═══ Records for processing

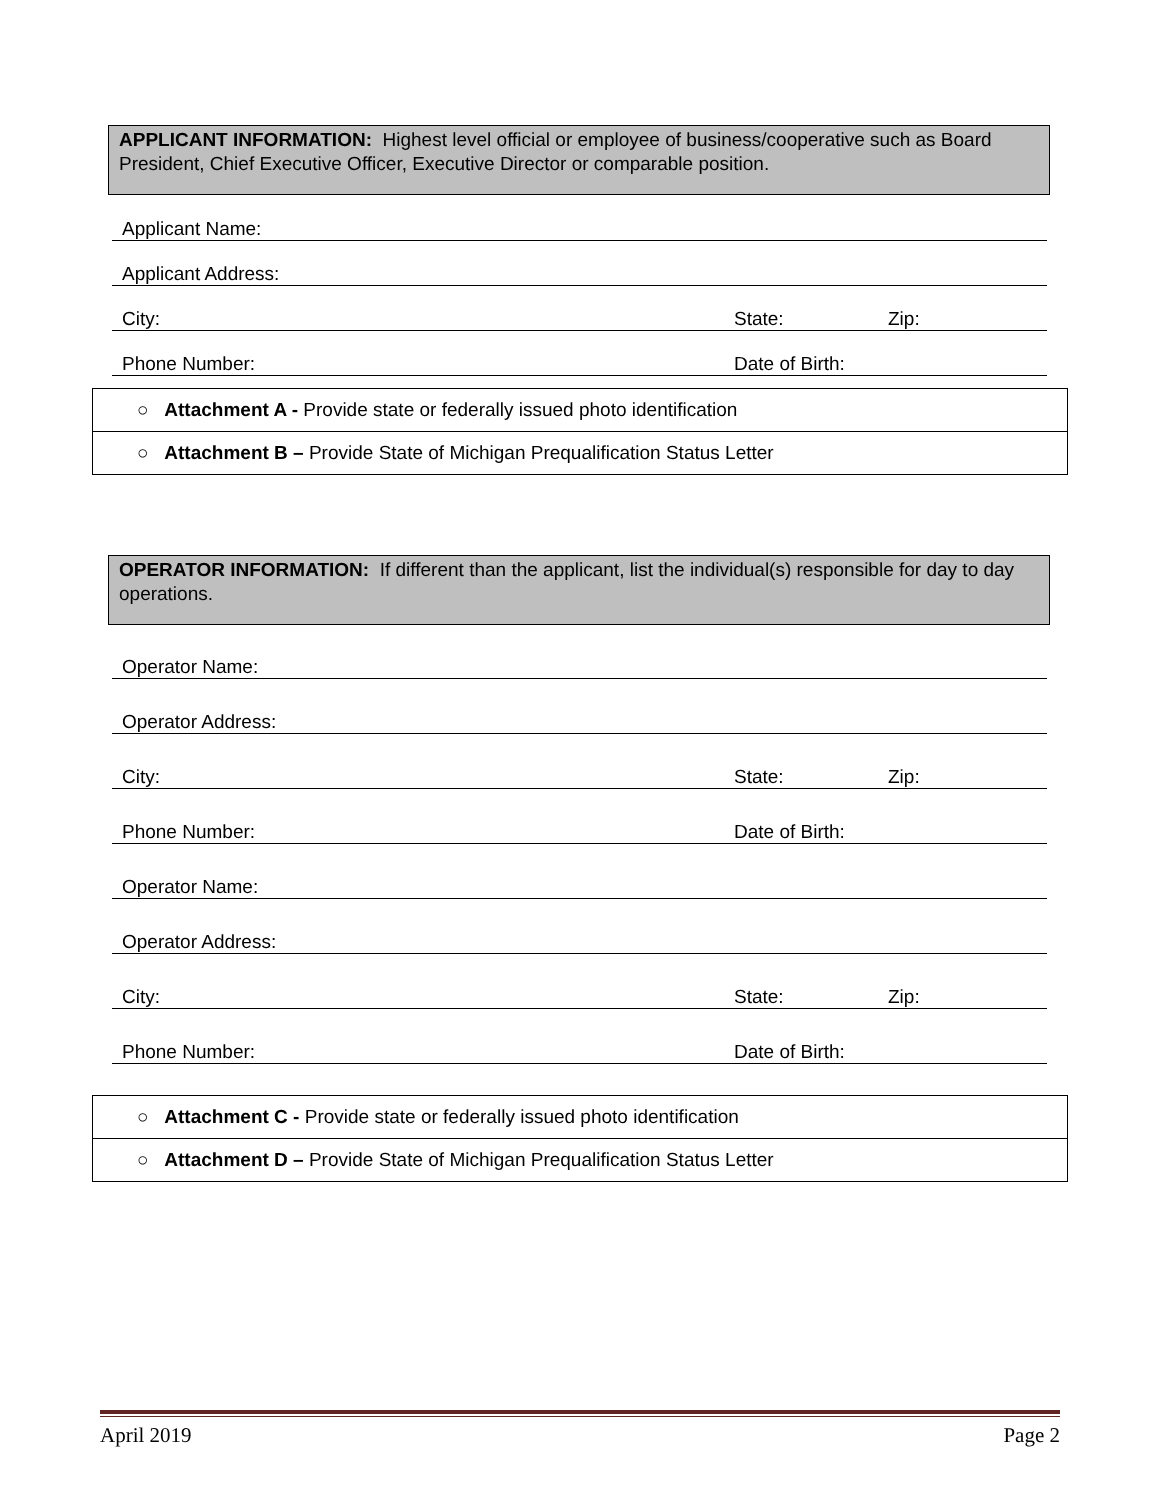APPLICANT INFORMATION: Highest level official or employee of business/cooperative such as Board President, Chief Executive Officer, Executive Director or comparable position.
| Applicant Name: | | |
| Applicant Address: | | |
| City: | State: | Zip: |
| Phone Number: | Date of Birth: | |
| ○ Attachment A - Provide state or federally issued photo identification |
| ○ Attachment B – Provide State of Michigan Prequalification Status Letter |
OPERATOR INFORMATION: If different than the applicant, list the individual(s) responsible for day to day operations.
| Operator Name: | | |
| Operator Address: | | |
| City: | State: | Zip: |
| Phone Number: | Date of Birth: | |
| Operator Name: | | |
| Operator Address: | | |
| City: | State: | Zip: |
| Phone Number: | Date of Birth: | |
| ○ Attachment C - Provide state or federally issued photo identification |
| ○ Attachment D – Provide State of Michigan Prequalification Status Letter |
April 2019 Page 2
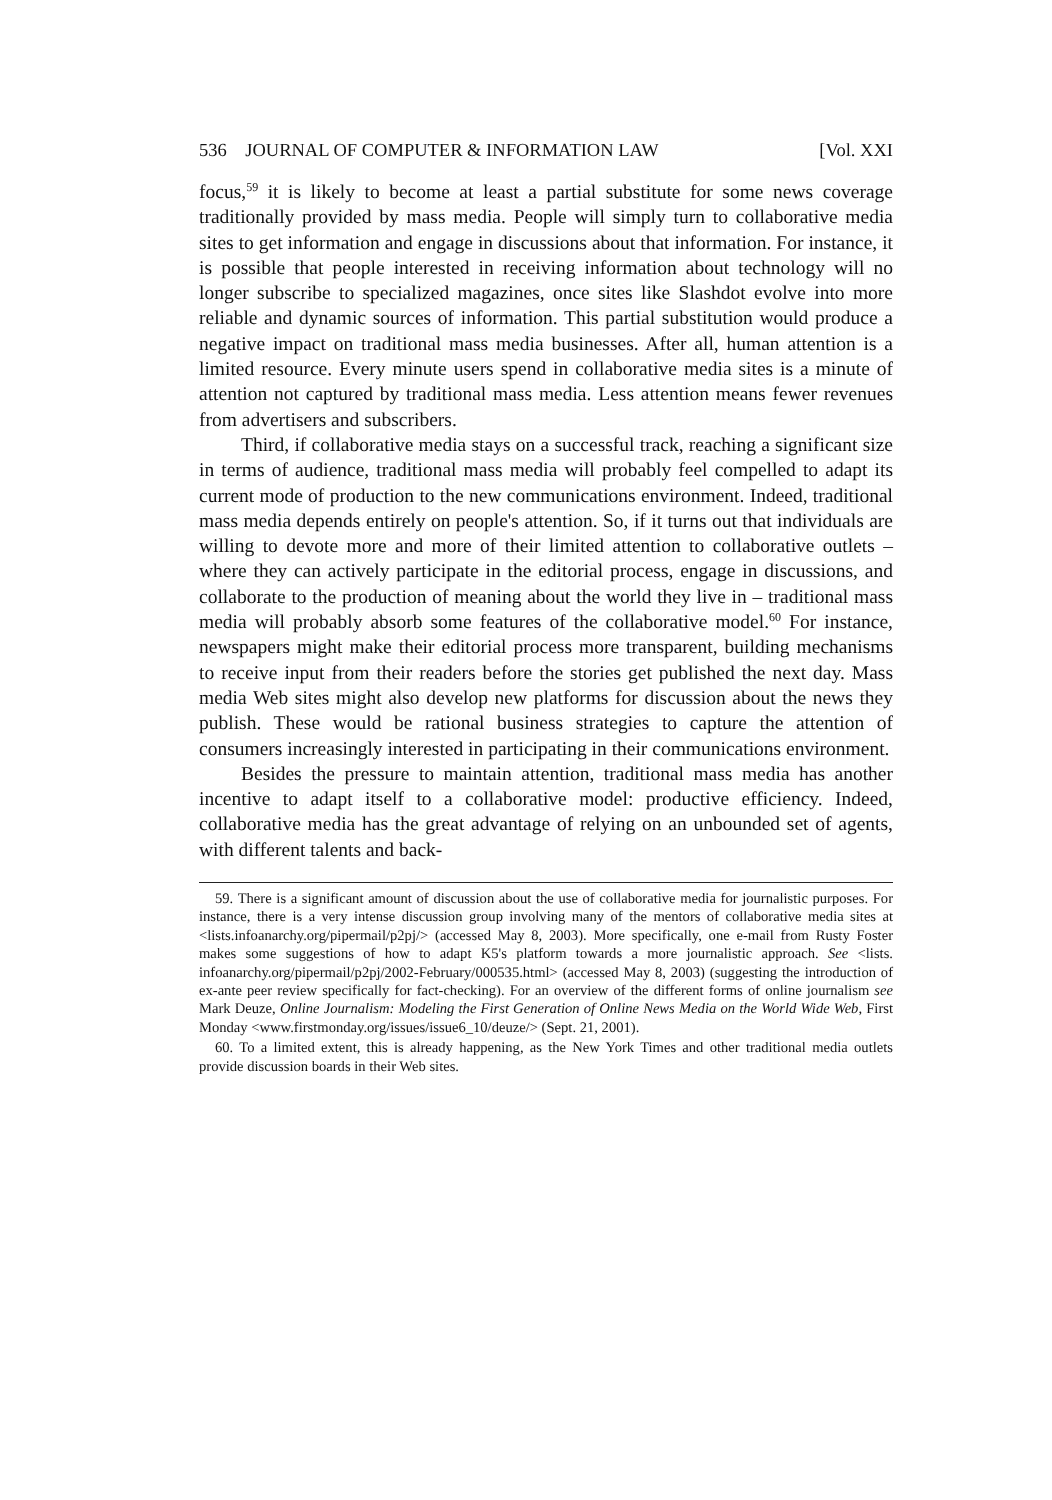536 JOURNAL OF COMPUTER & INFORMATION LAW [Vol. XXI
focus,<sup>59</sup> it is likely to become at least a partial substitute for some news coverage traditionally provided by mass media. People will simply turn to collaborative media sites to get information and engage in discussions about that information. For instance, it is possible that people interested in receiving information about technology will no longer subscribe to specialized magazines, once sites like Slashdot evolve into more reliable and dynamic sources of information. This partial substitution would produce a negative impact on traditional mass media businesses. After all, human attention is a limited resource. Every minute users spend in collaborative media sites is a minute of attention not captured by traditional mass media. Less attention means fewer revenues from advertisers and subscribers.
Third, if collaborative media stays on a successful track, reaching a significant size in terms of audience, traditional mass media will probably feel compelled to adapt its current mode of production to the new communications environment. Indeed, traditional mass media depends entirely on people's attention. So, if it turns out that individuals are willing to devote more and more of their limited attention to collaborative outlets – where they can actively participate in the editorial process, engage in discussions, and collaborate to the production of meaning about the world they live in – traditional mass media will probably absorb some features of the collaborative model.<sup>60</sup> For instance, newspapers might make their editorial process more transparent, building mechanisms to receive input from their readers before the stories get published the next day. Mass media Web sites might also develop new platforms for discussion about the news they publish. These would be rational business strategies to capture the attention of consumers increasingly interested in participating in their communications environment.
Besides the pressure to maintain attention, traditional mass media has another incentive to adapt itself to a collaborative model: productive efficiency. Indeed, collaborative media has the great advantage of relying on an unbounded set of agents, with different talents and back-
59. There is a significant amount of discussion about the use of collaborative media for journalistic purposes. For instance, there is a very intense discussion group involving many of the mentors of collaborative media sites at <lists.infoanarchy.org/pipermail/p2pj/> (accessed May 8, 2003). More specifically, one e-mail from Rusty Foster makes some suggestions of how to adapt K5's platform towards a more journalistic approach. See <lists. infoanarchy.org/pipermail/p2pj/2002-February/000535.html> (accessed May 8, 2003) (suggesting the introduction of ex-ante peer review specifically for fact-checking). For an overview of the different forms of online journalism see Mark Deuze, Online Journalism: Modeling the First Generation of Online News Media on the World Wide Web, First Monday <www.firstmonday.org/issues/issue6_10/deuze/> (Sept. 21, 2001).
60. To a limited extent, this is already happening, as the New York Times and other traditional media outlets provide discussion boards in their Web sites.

══════

* **Task details**:
Among the entries above, locate the line with "April 2019 Page 2" and the line with "536 JOURNAL OF". Give those two lines and all lines between them again, exactly, leaving out the pictures.

* **Task response**:
April 2019 Page 2
536 JOURNAL OF COMPUTER & INFORMATION LAW [Vol. XXI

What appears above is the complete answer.